Reproduce the text lines of each of the following records character for character, covering all of the records, and omit the picture markers from your output.

INPUT FOR THIS TASK —
[Start of Attachment]
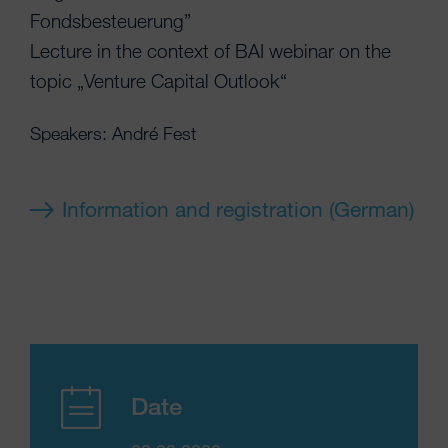
Fondsbesteuerung”
Lecture in the context of BAI webinar on the
topic „Venture Capital Outlook“
Speakers: André Fest
Information and registration (German)
Date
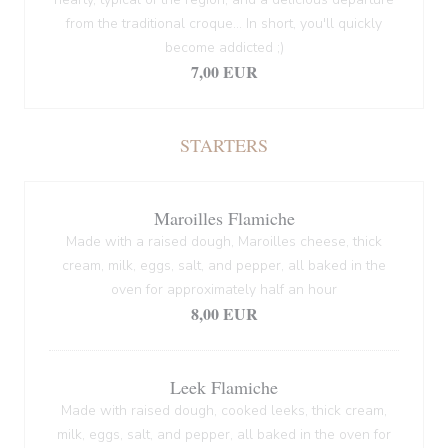
from the traditional croque... In short, you'll quickly
become addicted ;)
7,00 EUR
STARTERS
Maroilles Flamiche
Made with a raised dough, Maroilles cheese, thick
cream, milk, eggs, salt, and pepper, all baked in the
oven for approximately half an hour
8,00 EUR
Leek Flamiche
Made with raised dough, cooked leeks, thick cream,
milk, eggs, salt, and pepper, all baked in the oven for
[End of Attachment]
YOUR SOLUTION —
Fondsbesteuerung”
Lecture in the context of BAI webinar on the
topic „Venture Capital Outlook“
Speakers: André Fest
Information and registration (German)
Date
from the traditional croque... In short, you'll quickly
become addicted ;)
7,00 EUR
STARTERS
Maroilles Flamiche
Made with a raised dough, Maroilles cheese, thick
cream, milk, eggs, salt, and pepper, all baked in the
oven for approximately half an hour
8,00 EUR
Leek Flamiche
Made with raised dough, cooked leeks, thick cream,
milk, eggs, salt, and pepper, all baked in the oven for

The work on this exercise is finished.